Итак, в чем же преимущества "кирпича керамического" перед другими средствами самообороны?

- Кирпич дешев;
- Кирпич доступен;
- Кирпич прочен и износостоек.
- Hа киpпич не нужно разрешение МВД;
- Кирпич нe регистpируется металлодетекторами;
- Для хранения кирпича не нужно специальных условий и сейфов с сигнализацией;
- С кирпича сложнее снять отпечатки пальцев;
- Эспорт/импорт кирпича не является криминальным и не преследуется ОБОПом;
- Кирпич не запрещается пересылать почтой России!;
- Кирпич не нуждается в апгрейде;
- К кирпичу не нужны ни пульки, ни баллоны, ни патроны, ни батарейки;
- Кирпич не травит газ;
- Кирпич может быть применён в замкнутом пространстве;
- С кирпичом можно находиться в общественных местах без "палева";
- Кирпич не только выглядит как настоящий, но и является таковым;
- Kирпич всегда выглядит внушительно;
- У кирпича очень хорошее останавливающее действие;
- Кирпичом не обязательно попадать точно в глаз, горло или колено;
- Кирпич, привязанный к веревке, становится оружием массового поражения;
- Вы не можете надышаться кирпичом при его применении;
- Кирпич бесшумен;
- Кирпич имеет неограниченный боезапас;
- Кирпич не нуждается в обслуживании и не ломается;
- Кирпич никогда не дает осечек;
- Применение кирпича возможно без всякого обучения и чтения нудных инструкций;
- К кирпичу не придерутся ППСники.
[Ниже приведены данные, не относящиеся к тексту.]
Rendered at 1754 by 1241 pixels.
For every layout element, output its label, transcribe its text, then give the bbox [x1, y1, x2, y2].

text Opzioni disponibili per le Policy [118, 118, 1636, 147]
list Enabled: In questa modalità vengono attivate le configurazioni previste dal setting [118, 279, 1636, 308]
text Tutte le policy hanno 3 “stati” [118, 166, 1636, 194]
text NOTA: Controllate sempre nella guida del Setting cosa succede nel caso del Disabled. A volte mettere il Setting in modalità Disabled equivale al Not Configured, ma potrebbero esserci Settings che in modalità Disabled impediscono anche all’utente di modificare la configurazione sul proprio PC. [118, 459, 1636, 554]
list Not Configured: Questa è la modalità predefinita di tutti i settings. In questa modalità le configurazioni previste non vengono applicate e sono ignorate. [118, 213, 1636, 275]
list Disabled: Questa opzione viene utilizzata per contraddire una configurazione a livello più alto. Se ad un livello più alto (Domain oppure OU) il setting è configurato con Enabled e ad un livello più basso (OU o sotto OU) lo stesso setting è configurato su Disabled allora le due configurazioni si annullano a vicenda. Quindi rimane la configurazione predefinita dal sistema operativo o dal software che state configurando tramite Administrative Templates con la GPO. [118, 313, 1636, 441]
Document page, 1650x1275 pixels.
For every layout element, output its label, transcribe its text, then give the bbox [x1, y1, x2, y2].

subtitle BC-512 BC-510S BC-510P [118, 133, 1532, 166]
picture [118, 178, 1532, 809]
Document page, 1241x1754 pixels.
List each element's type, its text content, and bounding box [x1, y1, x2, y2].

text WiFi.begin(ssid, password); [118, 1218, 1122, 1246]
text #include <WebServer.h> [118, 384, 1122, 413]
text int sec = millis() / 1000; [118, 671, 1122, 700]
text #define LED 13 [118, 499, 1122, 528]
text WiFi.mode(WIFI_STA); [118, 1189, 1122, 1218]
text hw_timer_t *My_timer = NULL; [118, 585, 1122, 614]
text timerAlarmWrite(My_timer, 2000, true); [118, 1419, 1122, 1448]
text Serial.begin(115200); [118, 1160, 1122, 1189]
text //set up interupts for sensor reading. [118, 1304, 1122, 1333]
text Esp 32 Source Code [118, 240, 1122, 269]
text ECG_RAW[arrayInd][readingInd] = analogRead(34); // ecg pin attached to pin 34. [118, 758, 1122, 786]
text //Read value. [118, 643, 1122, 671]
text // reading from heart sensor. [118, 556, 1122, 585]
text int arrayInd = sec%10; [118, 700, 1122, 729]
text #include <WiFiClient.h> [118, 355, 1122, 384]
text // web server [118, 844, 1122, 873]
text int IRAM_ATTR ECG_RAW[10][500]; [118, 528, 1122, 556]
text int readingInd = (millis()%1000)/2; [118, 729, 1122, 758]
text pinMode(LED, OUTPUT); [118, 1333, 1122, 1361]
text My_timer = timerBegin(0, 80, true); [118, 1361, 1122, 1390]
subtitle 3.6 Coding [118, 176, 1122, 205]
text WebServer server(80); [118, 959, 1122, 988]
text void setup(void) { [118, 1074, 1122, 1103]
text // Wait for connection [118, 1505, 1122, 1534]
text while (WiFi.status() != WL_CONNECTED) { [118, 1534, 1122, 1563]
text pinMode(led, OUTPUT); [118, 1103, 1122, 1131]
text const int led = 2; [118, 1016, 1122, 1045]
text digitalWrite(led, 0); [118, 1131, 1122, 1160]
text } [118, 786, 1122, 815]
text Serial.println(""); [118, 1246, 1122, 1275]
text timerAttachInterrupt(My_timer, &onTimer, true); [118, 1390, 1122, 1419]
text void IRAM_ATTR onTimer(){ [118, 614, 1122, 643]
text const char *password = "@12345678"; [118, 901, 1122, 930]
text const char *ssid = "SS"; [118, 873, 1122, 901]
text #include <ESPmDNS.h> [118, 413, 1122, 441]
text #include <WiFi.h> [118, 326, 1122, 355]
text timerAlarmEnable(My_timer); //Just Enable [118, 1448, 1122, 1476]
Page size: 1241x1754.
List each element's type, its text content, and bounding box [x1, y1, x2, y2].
Даже если Вы будете нести его в руке;
- Ваш ребенок не застрелит друга, если вы случайно оставите кирпич на столе;
- При виде кирпича у вас никогда не возникнут мысли о суициде;
- Если кирпич разломить, то достаточно и половины дозы;
- Кирпичом удобно открывать пиво без сдвигания затворной рамы;
- Из двух десятков кирпичей можно сделать бронежилет;
- Hа кирпиче можно сидеть;
- Кирпичом можно глушить рыбу или охотиться на мелкую дичь;
- Hа двух кирпичах можно жарить шашлыки;
- Из трех кирпичей получается отличная ловушка для грузинской мыши;
- Выдолбленный кирпич - отличный тайник для денег и документов;
- Кирпич можно использовать для ремонта машины;
- Из кирпича, обмотанного нихромом, получается хорошая печка/плитка;
- Если кирпич несколько суток выдержать в керосине и высушить, то при поджигании на нём можно готовить;
- Кирпичом можно подпереть дверь/ворота;
- Кирпичом можно чертить как мелом;
- Кирпич имеет цвет армии СССР, что делает его патриотическим!
- Кирпичом можно замуровать злоумышленника в чем-либо;
- Кирпич является отличным противовесом;
- Под лежачим на земле кирпичом можно найти дождевых червей для рыбалки;
- Кирпич является отличным помощником для изучения законов Архимеда;
- Из кирпича можно сварить кашу не хуже, чем из топора!;
- Если кирпич интегрировать в белую огружность, то автотранспорту въезд будет запрещён;
- Кирпичом можно подточить ножи, секиры...;
- Взяв в руку хороший кирпич - почувствуйте себя владельцем элитной недвижимости!
- Кирпич обладает уникальной способностью к выведению и удалению вредных веществ;
- Кирпич можно использовать как средство общей анестезии;
- Декоративным кирпичом можно украсить квартиру;
- Кирпич - элемент интегрированной системы безопасности!
- Если Вы решитесь завести новогоднюю крысу-2008, то кирпич - отличный компромисс мебели, обуви и проводам!
- Кирпич выполнен из натурального природного материала (глина) и не содержит генетически-модифицированных и других опасных для здоровья и/или жизни компонентов и добавок!
- Индивидуальная предпродажная подготовка каждого кирпича специалистом Secur.Su
- Высокая морозоустойчивость (особенно важно для северного климата);
- Кирпич устойчив к высоким температурам;
- Кирпич - хороший звукоизолятор;
- Поразительная устойчивость почти ко всем климатическим условиям и воздейдствию окружающей среды, что позволяет сохранять надёжность и привлекательный внешний вид;
- Низкое влагопоглощение (менее 14 %, а для клинкерного кирпича этот показатель может достигать 3 ;
- Высокая прочность (25 Мпа и выше);
- Высокая плотность (1950 кг/м.куб., до 2000 кг/м.куб. при ручной формовке);
- Различная фактура и цветовая гамма. Возможность имитации старинного кирпича, варианты ретро и авангард для особых ценителей;
- Отвечает самым высоким экологическим требованиям и международным стандартам ISO 9001—2000, ISO 14001—1996
Отечественные стандарты ГOСТ 6316—74, ГOСТ 7484—78, ГОСТ 530—95, ГОСТ566—73.

----------


## SDS

Надо ж, столько лет на стройке, а всё считал, что это всего лишь удобный стеновой материал.
Век живи - век учись.

----------